I hate to hear that California is suffering one of its worst freezes ever. The citrus crop is the most vulnerable right now especially the mandarin oranges. Although most of our citrus comes from Florida, the lack of produce from the California market will definitely drive prices to an all time high. Since citrus is at its prime in the winter now is the time to make the most of it before the high prices hit the market.
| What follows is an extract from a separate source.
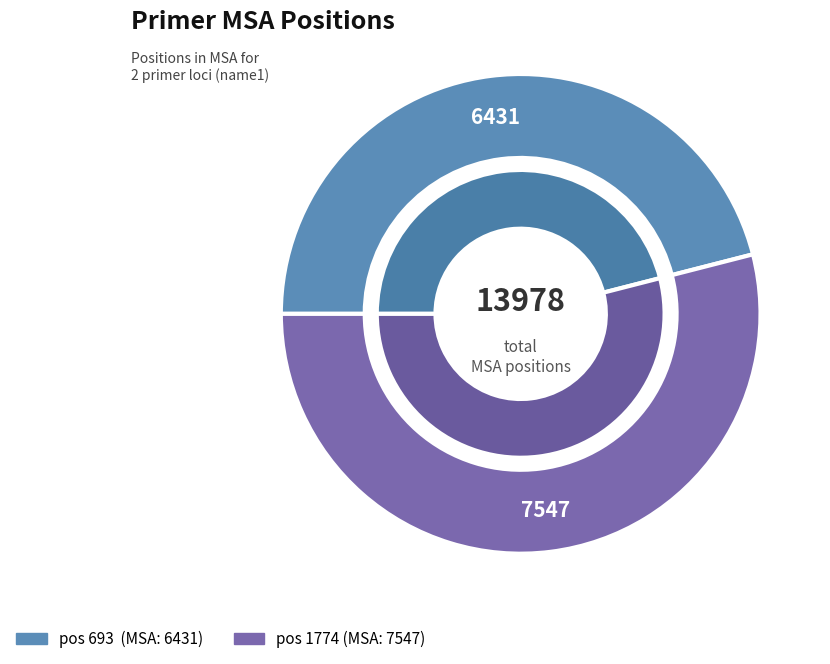

Is there a majority slice in this chart?

Yes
We focus so much on the juice of citrus that sometimes we overlook how diversified the pulp can be used. The pulp is the wedges without the pith (bitter white part). After carefully separating the pith from the pulp, these wedges can be used in many ways for meal time. I like to use them in winter salads on a bed of peppery arugula. Never toss the pulp wedges or the avocado with the dressing. The wedges will fall apart while the avocado wedges will become mushy. Lay the wedges and avocado slices on top of the dressed arugula and drizzle a little bit of the dressing over the top. The contrast between sweet and sharp makes an ideal combination for salads.
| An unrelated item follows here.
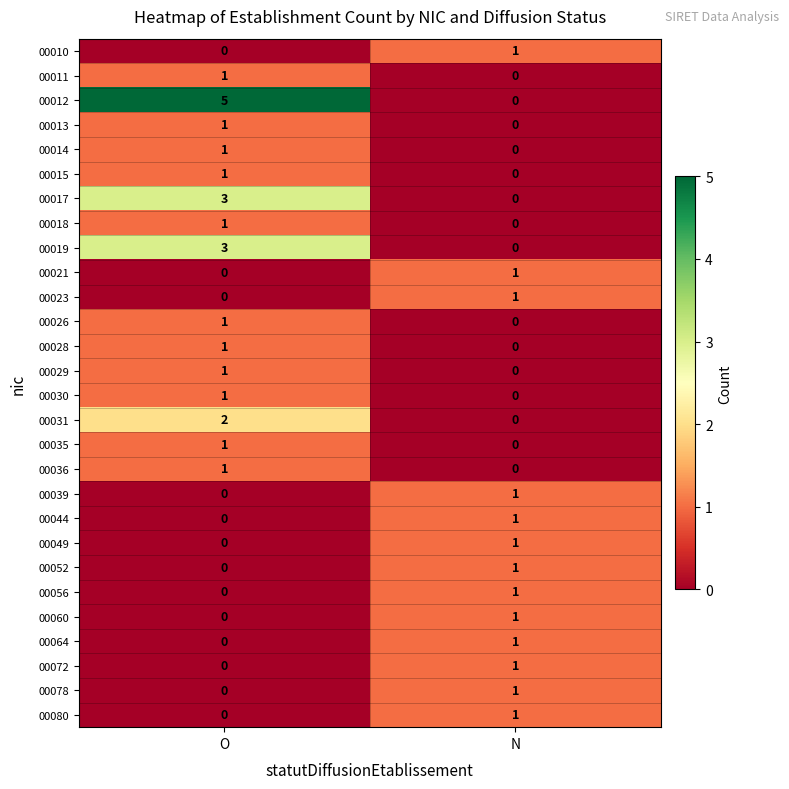

At how many categories does at least one series exceed 0?

2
2 grapefruits, peeled, seeded, pith removed, separate the wedges
2 oranges, peeled, seeded, pith removed, separate the wedges
1 avocado, peeled, seed removed and sliced into wedges
1 (5 oz) box of arugula
3 Tablespoons of shelled pistachios
Fresh ground black pepper to taste
2 Tablespoons of lemon juice
1 Tablespoon of white wine vinegar
1 Teaspoon of honey
1 Teaspoon of whole grain mustard
Salt and black pepper to taste
Place all the vinaigrette ingredients in a small jar with a tight fitting lid and shake vigorously.
Toss the arugula with 2/3 of the vinaigrette and plate the arugula on each plate. Top the arugula with the grapefruit, oranges, and avocado wedges. Drizzle remaining vinaigrette over the top. Garnish with pistachios and black pepper to taste. Serve immediately.